Optimalisasi penerapan tramsparansi pelaporan keuangan dalam sebuah pemerintahan menjadi kajian yang menarik berikutnya untuk peneliti analisis. Kondisi Pemerintah Kota Serang yang baru seumur jagung dan sekaligus sebagai jantungnya kota di Provinsi Banten sangat strategis untuk dikaji lebih mendalam terkait dengan penerapan transparansi pelaporan keuangannya. Dalam kajian pustaka sebelumnya disebutkan bahwa transparansi keuangan pemerintah daerah adalah hak semua warganya, oleh karena itu optimalisasi penerapan transparansi pelaporan keuangan pada Pemerintah Kota Serang menjadi sebuah keharusan.

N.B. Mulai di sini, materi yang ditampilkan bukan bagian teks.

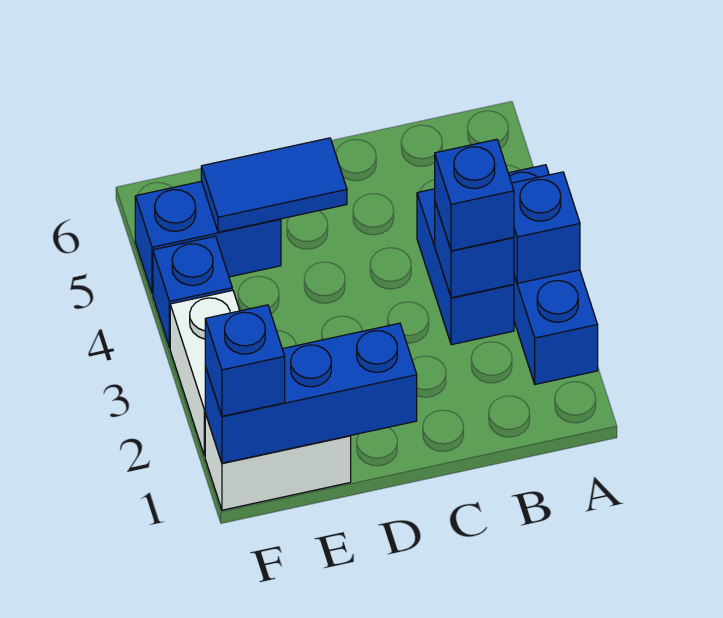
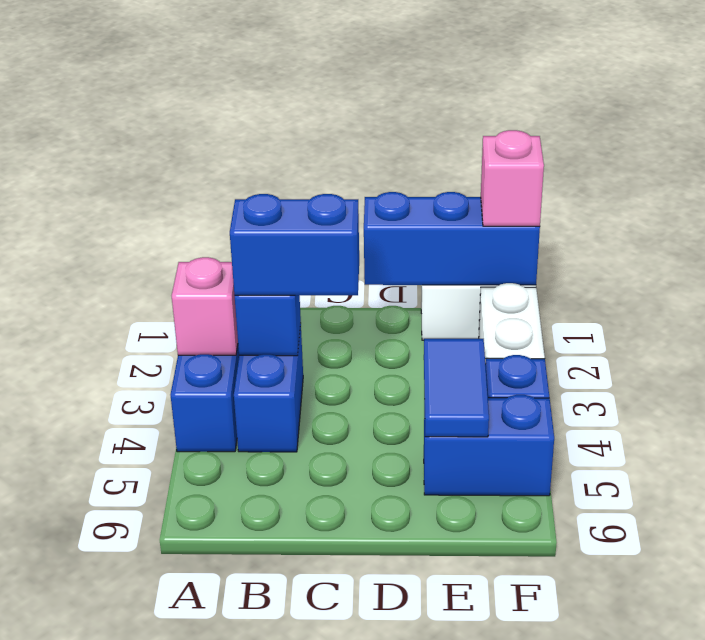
blue 1x1 brick [512,172,580,283] -> pink 1x1 brick [172,257,238,355]
blue 1x1 brick [435,139,514,251] -> blue 1x2 brick [230,194,359,295]
blue 1x2 tile [201,138,347,232] -> blue 1x2 tile turned to [424,339,489,437]
blue 1x1 brick [205,305,285,416] -> pink 1x1 brick [481,130,544,226]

Kalau dalam kedua penelitian sebelumnya senantiasa menyertakan variabel “ketidakpastian lingkungan” selain tekanan eksternal dan komitmen manajemen yang dimasukkan dalam unsur judul penelitian, maka dalam penelitian ini peneliti tidak memasukan variable apapun, karena penelitian ini menggunakan metode deskriptif kualitatif yang hanya menggambarkan serta menjelaskan tekanan eksternal dan komitmen manajemen dalam mengoptimalkan penerapan transparansi pelaporan keuangan pada Pemerintah Kota Serang.